Not your dad's ring
NEW YORK — Once upon a time, when a man proposed, he gave a woman a shiny solitaire diamond engagement ring. It was the standard. It's probably what her friends had and she was eager to join the club.
Fast forward to 2007: It's now the norm for a woman to influence what her engagement ring will look like — if not to pick it out herself, says Mary Moses Kinney, director of the Independent Jewelers Organization.
The result is bigger stones, nontraditional settings and some rings that forgo the diamond altogether.
"Size matters," says Millie Martini Bratten, editorial director of the Conde Nast Bridal Group. "People love a big sparkly ring, especially coming from the person they love most in the world."
Moses Kinney thinks the larger rocks are being driven by two things: Women aren't shy about asking for what they want, and, because couples are getting married a bit older, they typically have more money to spend.
The older bride also has had more time to carve out her personal style. "Women want personality in their ring. They want to make an emotional statement with the ring. They want it to reflect who they are," says Moses Kinney.
The groom, Bratten says, if left to his own devices, would probably still go for a classic solitaire because that's what he thinks an engagement ring looks like.
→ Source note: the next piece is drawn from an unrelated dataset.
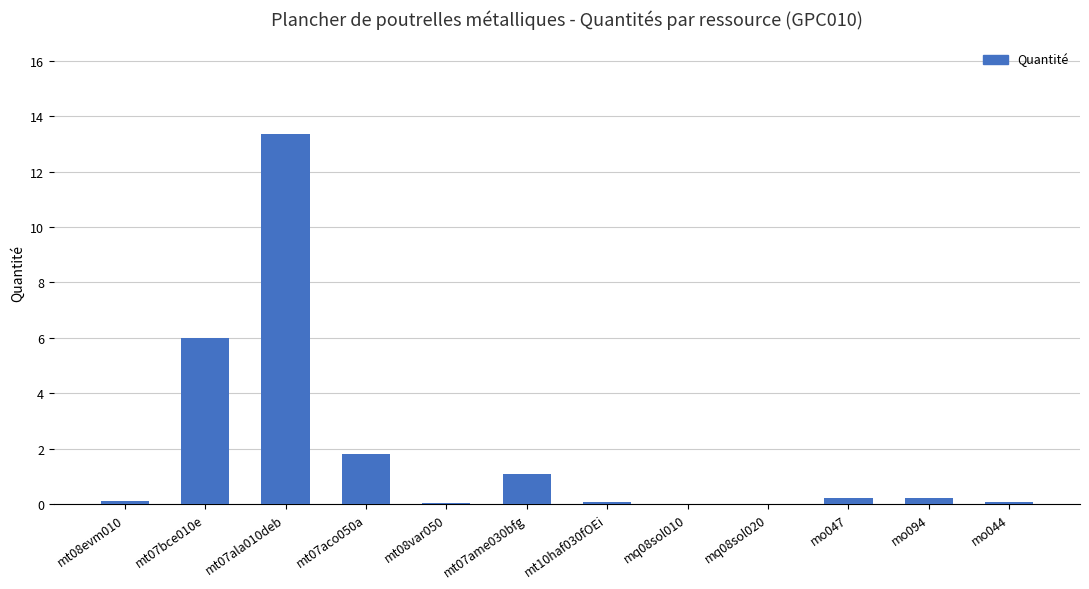

What is the change in value from mt07ala010deb to mt07aco050a?

-11.6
But he's rarely left to his own devices.
Usually, she says, "He will take his fiancee to the store and let her point out shapes she likes — the shape is the priority — and settings. She'll drop hints whether she likes gold, platinum or white gold."
The Diamond Trading Company, the sales and marketing arm of De Beers, recently interviewed 10,000 U.S. couples on their purchasing behavior for diamond gifts: Only 19 percent fit the conventional image of a man presenting a woman with a surprise diamond. Thirty percent of diamond purchases were by women called "assertives" — those unafraid of making their views known early. Many went so far as to buy the item, wrap it and hand their partner the receipt.
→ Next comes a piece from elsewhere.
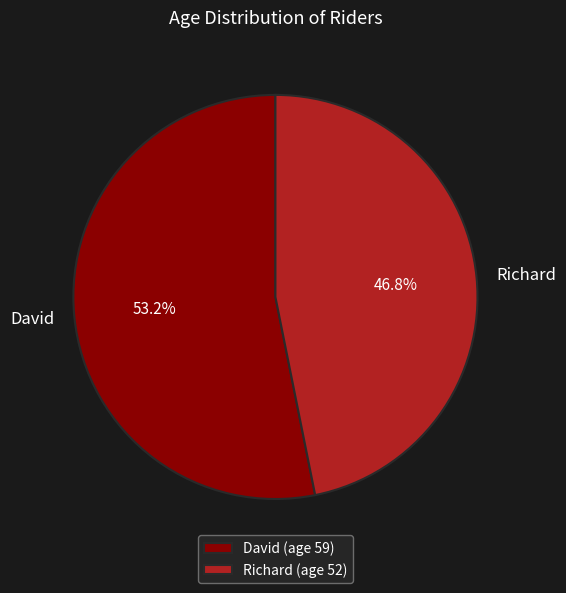

To the nearest percent, what portion does David represent?

53%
If a man is a little more old-fashioned and does want the engagement ring to be a surprise, he still rarely goes into a jewelry store without doing his homework.
He may have noticed what kind of ring his girlfriend's mother has or if his intended has commented about a friend's ring, says Bratten, also editor in chief of Brides magazine. At the very least, he probably has done a little price research to try to get the most sparkle for his buck. He also might ask other brides-to-be about their rings.
"We do get on occasion grooms on our site asking other brides for ideas about the ring. The other brides completely get into it: They'll ask, 'What's she like?' 'What does her other jewelry look like?' 'What's the lifestyle?"' reports Theresa DiMasi, editor in chief of Brides.com.
It's really in everyone's best interest to make sure the bride gets a ring she loves, DiMasi says. "She wears it for many, many, many years. It's not like the dress that you wear for one day."
Over the years, brides have moved away from yellow gold, both for engagement and wedding bands, in favor of platinum, which they consider more wardrobe-friendly, DiMasi observes. Men, she says, still tend to want gold.
The price of platinum, however, has shot up because of increased demand, and couples are again interested in gold — yellow, white and rose-tinted.
"Rose gold is pretty, new and trendy," according to Brides' Bratten. "It looks good on many skin tones."
Many rings have micropave diamonds outlining the setting. That makes the center stone appear bigger and sparklier. "You get the look of the big ring without piling on too much additional cost," she says.
Another trend is three-stone rings, with pink or blue sapphires — or, less often, emeralds or rubies — flanking the center diamond. Colored diamonds are considered chic, but are also expensive, more for the rich and famous, Bratten says.
In the quest to personalize engagement rings, even semiprecious stones are being used.
"There is no right or wrong ring," says Moses Kinney. "It's like a favorite color. If one woman likes a princess cut, the next will want an emerald cut."